By Jim Baker
Some time ago I was asked to commission the SCADA on a substation in a desert town in Saudi Arabia. I knew our products pretty well but there was one part that worried me: a very large UPS with Nickel Cadmium batteries. All the equipment had been shipped from Australia and installed prior to my arrival by extremely competent local technicians. After very apprehensively filling the batteries with the very nasty electrolyte, I was ready to turn on the charger.
The charger controller comprised a circuit board that mounted on the back of the UPS cabinet door, the component side facing you as you looked at the back of the door. There was a cutout in the door that allowed LED displays that were mounted on the “back” of the PCB to project through and be seen from the front of the cabinet. A square of red tinted acrylic was mounted on the front of the door to hide the PCB from view. The bolts that held the acrylic panel in place passed through the door and also held the PCB in place.
I had not commissioned battery chargers before, so I was very nervous when I turned on the power. To my horror there was a flash and a cloud of smoke from the PCB. My worst nightmare. I immediately turned off the power and tried to work out what had happened. I removed the PCB from the door and inspected it for damage. All that was obvious was that there were two resistor legs on the PCB surrounded by soot and no resistor. I had no way of knowing what the value was or what it did. The company did not provide schematics. I investigated the reason for the problem and discovered that, when the PCB had been mounted on the door, the spacers that were supposed to stop it from touching the powder-coated door were placed on the wrong side of the door and were, in fact, on the acrylic panel side. All had been well during FAT because the powder coating had insulated the PCB from the door. In transit the sharp points of the components on the PCB had scratched through the paint causing some to short out. This was not very helpful.

Records from a dataset
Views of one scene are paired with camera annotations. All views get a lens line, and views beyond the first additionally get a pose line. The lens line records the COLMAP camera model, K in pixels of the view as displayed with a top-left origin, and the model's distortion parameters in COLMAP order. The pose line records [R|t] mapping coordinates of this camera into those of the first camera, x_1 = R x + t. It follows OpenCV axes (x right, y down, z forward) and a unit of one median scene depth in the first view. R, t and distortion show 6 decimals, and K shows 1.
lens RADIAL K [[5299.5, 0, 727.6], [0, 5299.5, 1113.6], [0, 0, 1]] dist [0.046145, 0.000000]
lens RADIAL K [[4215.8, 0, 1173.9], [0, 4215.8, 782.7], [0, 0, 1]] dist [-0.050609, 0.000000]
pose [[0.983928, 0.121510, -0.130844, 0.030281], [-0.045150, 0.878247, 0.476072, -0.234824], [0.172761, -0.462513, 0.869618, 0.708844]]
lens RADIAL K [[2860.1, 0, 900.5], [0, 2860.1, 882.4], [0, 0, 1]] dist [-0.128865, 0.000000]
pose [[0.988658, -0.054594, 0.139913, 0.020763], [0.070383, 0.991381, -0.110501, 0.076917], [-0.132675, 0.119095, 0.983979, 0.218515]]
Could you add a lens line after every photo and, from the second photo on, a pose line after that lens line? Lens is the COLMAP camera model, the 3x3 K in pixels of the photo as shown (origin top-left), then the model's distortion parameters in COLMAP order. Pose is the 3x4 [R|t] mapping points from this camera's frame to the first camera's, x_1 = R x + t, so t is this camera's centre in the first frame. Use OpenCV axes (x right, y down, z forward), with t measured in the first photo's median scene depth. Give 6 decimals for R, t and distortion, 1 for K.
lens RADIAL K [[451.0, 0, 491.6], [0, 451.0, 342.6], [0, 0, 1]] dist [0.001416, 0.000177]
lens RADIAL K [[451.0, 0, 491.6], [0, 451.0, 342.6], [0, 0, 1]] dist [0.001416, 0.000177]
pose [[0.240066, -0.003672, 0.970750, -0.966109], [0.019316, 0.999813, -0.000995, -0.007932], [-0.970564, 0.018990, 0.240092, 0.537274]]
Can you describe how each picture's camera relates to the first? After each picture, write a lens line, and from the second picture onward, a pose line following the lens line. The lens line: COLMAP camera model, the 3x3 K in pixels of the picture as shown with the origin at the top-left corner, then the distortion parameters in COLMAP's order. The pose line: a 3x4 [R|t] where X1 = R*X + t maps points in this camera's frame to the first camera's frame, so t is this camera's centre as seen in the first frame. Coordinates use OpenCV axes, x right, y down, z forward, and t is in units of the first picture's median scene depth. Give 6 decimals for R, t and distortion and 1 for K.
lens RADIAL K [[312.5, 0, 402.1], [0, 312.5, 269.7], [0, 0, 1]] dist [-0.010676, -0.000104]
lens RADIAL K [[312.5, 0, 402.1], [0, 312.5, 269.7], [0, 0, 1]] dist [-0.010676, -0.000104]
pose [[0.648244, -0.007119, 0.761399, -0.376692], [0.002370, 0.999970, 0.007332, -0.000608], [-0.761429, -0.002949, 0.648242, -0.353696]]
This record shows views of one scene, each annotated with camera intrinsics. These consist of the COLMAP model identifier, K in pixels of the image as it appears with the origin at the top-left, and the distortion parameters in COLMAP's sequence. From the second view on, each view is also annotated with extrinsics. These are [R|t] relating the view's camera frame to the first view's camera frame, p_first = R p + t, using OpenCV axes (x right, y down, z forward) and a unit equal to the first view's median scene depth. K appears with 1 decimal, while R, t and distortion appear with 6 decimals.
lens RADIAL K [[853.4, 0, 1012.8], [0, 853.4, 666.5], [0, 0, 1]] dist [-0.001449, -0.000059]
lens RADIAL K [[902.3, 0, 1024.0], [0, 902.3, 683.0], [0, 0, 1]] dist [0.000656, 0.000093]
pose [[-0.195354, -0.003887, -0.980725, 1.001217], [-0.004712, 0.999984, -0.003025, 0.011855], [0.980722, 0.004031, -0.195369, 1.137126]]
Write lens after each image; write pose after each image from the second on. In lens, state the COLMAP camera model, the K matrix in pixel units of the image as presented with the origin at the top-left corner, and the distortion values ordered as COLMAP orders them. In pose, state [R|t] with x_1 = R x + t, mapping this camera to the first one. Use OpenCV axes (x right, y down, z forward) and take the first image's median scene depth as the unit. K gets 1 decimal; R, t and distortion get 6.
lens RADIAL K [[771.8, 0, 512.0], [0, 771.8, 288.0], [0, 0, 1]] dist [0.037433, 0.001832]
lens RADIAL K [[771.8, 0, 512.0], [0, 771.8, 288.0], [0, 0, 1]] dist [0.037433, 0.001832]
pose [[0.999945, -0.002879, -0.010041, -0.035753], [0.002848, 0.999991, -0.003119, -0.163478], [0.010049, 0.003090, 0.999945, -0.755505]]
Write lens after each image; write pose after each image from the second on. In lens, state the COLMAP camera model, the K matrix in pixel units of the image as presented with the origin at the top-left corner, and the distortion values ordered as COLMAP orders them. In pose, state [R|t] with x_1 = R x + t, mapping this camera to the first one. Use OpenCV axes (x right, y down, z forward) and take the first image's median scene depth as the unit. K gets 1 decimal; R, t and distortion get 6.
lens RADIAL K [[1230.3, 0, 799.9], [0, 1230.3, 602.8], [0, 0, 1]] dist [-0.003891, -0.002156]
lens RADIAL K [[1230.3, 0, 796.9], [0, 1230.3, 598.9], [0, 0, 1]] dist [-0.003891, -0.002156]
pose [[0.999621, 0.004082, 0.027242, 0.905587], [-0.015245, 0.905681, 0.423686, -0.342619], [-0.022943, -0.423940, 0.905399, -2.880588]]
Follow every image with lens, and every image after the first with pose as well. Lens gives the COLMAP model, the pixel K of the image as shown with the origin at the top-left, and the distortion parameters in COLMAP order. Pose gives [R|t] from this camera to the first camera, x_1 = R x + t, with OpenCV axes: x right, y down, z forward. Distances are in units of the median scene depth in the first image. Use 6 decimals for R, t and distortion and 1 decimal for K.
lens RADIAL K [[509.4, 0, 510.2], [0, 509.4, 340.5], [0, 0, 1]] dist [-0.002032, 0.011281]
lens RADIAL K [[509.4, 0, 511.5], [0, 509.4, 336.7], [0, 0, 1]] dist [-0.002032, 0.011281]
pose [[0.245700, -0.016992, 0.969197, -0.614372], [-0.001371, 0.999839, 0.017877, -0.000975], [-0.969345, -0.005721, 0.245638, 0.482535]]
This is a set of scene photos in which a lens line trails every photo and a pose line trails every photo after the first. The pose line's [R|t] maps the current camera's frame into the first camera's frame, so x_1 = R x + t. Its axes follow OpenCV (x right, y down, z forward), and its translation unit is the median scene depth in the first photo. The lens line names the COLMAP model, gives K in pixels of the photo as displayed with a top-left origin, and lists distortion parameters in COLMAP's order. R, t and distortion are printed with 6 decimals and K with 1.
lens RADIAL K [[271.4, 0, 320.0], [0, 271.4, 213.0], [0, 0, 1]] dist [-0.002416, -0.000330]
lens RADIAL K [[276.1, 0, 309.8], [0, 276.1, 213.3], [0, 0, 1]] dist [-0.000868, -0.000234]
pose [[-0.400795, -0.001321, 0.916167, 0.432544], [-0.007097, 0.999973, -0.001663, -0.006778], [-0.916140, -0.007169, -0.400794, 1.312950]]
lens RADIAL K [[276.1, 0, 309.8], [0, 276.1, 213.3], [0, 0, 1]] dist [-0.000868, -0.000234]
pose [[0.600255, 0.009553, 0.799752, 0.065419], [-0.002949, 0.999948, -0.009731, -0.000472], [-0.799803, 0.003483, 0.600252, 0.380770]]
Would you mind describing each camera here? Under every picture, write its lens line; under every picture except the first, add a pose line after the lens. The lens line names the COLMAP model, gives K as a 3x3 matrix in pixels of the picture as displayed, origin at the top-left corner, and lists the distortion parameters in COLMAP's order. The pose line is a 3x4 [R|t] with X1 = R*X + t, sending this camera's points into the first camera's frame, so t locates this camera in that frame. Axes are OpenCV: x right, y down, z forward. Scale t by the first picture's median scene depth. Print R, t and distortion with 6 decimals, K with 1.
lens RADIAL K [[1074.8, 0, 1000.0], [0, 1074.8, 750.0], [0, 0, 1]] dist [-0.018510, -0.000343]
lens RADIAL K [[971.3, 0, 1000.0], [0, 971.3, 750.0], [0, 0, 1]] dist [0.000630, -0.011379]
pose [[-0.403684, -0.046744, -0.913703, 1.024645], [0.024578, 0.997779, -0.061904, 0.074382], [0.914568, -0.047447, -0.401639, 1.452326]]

▶ [Exercises to complete]
- A) Summarize the account of the UPS charger failure in two sentences.
- B) Quote the part of the account of the UPS charger failure that opens with the words containing "The charger controller" and closes with "PCB in place.".
These records come from a separate source.

▶ [Exercise solutions]
- A) While commissioning the SCADA on a substation in a Saudi Arabian desert town, Jim Baker turned on the charger of a very large UPS with nickel cadmium batteries, and its circuit board gave off a flash and a cloud of smoke that left only two soot-covered resistor legs. The cause was that the spacers meant to keep the board off the powder-coated door had been placed on the wrong side, so in transit the sharp points of the components scratched through the paint and some of them shorted out.

- B)
The charger controller comprised a circuit board that mounted on the back of the UPS cabinet door, the component side facing you as you looked at the back of the door. There was a cutout in the door that allowed LED displays that were mounted on the “back” of the PCB to project through and be seen from the front of the cabinet. A square of red tinted acrylic was mounted on the front of the door to hide the PCB from view. The bolts that held the acrylic panel in place passed through the door and also held the PCB in place.